Por três dias, ganhamos as ruas, fantasiados do que queremos ou podemos. As mulheres, especialmente, desfilam sua soberania quando as porta-bandeiras iluminam a avenida, não importando que após a quarta-feira voltem para a senzala eterna. Interessante é que o homem é o Mestre Sala e a mulher é a porta-bandeira, quase um acessório.
Essa idealização do império ficou patente ontem pela manhã, quando atravessava a rua e vi um carro alegórico retornando após a folia. Um velho negro com ar abatido tentava dar direção à carroceria, enquanto quatro negros jovens empurravam o que restou da magia daquela alegoria.
O orgulho da raça. Cínico. Hipócrita.Concedemos, com a nossa magnanimidade branca, três dias de euforia para afogar a mágoa, a dor e a raiva do racismo e do preconceito diários.

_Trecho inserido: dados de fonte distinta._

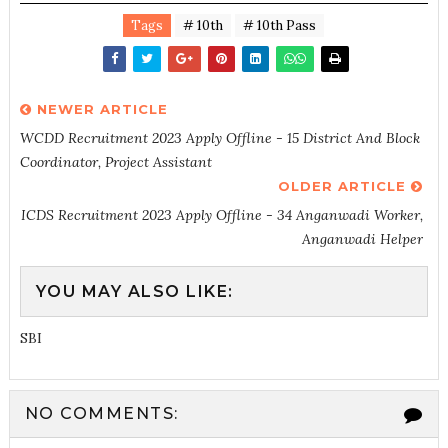
Tags
# 10th
# 10th Pass
NEWER ARTICLE
WCDD Recruitment 2023 Apply Offline - 15 District And Block
Coordinator, Project Assistant
OLDER ARTICLE
ICDS Recruitment 2023 Apply Offline - 34 Anganwadi Worker,
Anganwadi Helper
YOU MAY ALSO LIKE:
SBI
NO COMMENTS:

O desfile das escolas de samba do Rio – ainda que meu amor pela Mangueira aparentemente contradiga este discurso – é o exemplo mais feroz de tudo isto. Abriu-se na senzala o espaço para que as branquelas e branquelos exibam seu requebrado. Pretende-se assim mostrar que a igualdade é uma característica brasileira.
Tento suavizar este mal estar pensando que ainda assim, são negras e negros que fazem a festa. E divertem-se com a semgracisse – palavra nova! – dos colonizadores. Assim fica melhor.